[Saved entries]
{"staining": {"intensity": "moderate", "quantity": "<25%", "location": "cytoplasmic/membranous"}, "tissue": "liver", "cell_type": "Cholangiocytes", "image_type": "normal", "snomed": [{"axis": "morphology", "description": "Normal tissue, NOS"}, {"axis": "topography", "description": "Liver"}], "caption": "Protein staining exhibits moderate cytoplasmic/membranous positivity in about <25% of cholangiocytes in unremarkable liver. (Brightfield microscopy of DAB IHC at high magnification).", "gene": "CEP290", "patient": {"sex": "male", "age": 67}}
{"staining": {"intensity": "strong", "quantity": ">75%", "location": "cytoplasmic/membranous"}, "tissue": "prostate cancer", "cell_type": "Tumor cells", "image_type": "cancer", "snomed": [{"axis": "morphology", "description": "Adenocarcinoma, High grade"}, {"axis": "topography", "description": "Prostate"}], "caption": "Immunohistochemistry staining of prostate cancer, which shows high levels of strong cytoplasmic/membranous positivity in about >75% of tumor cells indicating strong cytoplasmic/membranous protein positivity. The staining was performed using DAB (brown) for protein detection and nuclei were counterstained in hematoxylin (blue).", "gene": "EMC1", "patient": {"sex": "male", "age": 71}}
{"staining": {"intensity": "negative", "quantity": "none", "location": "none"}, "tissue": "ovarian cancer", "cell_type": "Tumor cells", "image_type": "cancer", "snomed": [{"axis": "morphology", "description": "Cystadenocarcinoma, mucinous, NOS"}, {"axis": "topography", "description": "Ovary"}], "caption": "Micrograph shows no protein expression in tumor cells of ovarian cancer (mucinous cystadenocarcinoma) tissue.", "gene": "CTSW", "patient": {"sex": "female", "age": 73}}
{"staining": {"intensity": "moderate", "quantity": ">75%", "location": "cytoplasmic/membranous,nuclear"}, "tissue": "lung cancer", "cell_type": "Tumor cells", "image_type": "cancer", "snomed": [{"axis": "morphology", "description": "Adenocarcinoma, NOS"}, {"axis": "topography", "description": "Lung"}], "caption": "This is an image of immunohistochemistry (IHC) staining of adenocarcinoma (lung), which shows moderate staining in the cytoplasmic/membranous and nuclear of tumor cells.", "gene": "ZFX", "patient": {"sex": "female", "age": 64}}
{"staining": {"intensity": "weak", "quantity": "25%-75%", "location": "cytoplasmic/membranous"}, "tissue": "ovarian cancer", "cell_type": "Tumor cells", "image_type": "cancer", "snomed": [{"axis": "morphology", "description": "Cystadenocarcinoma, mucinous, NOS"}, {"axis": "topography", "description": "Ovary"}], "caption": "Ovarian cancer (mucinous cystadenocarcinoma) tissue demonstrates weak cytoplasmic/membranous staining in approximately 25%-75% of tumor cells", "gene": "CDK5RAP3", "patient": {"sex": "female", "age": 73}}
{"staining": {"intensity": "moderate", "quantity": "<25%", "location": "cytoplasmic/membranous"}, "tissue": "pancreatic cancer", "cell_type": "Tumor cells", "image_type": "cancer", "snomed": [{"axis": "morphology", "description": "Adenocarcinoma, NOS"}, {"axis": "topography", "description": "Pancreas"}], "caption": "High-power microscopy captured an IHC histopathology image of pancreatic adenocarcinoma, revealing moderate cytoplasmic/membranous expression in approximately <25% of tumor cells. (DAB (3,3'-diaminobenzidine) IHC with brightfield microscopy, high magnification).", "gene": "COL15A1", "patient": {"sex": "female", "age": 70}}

▶ _Your objective_:
Starting at the first line of the records above, please copy each line exactly until you reach the line containing "is an image". Include that line and stop there.

▶ _Answer space_:
{"staining": {"intensity": "moderate", "quantity": "<25%", "location": "cytoplasmic/membranous"}, "tissue": "liver", "cell_type": "Cholangiocytes", "image_type": "normal", "snomed": [{"axis": "morphology", "description": "Normal tissue, NOS"}, {"axis": "topography", "description": "Liver"}], "caption": "Protein staining exhibits moderate cytoplasmic/membranous positivity in about <25% of cholangiocytes in unremarkable liver. (Brightfield microscopy of DAB IHC at high magnification).", "gene": "CEP290", "patient": {"sex": "male", "age": 67}}
{"staining": {"intensity": "strong", "quantity": ">75%", "location": "cytoplasmic/membranous"}, "tissue": "prostate cancer", "cell_type": "Tumor cells", "image_type": "cancer", "snomed": [{"axis": "morphology", "description": "Adenocarcinoma, High grade"}, {"axis": "topography", "description": "Prostate"}], "caption": "Immunohistochemistry staining of prostate cancer, which shows high levels of strong cytoplasmic/membranous positivity in about >75% of tumor cells indicating strong cytoplasmic/membranous protein positivity. The staining was performed using DAB (brown) for protein detection and nuclei were counterstained in hematoxylin (blue).", "gene": "EMC1", "patient": {"sex": "male", "age": 71}}
{"staining": {"intensity": "negative", "quantity": "none", "location": "none"}, "tissue": "ovarian cancer", "cell_type": "Tumor cells", "image_type": "cancer", "snomed": [{"axis": "morphology", "description": "Cystadenocarcinoma, mucinous, NOS"}, {"axis": "topography", "description": "Ovary"}], "caption": "Micrograph shows no protein expression in tumor cells of ovarian cancer (mucinous cystadenocarcinoma) tissue.", "gene": "CTSW", "patient": {"sex": "female", "age": 73}}
{"staining": {"intensity": "moderate", "quantity": ">75%", "location": "cytoplasmic/membranous,nuclear"}, "tissue": "lung cancer", "cell_type": "Tumor cells", "image_type": "cancer", "snomed": [{"axis": "morphology", "description": "Adenocarcinoma, NOS"}, {"axis": "topography", "description": "Lung"}], "caption": "This is an image of immunohistochemistry (IHC) staining of adenocarcinoma (lung), which shows moderate staining in the cytoplasmic/membranous and nuclear of tumor cells.", "gene": "ZFX", "patient": {"sex": "female", "age": 64}}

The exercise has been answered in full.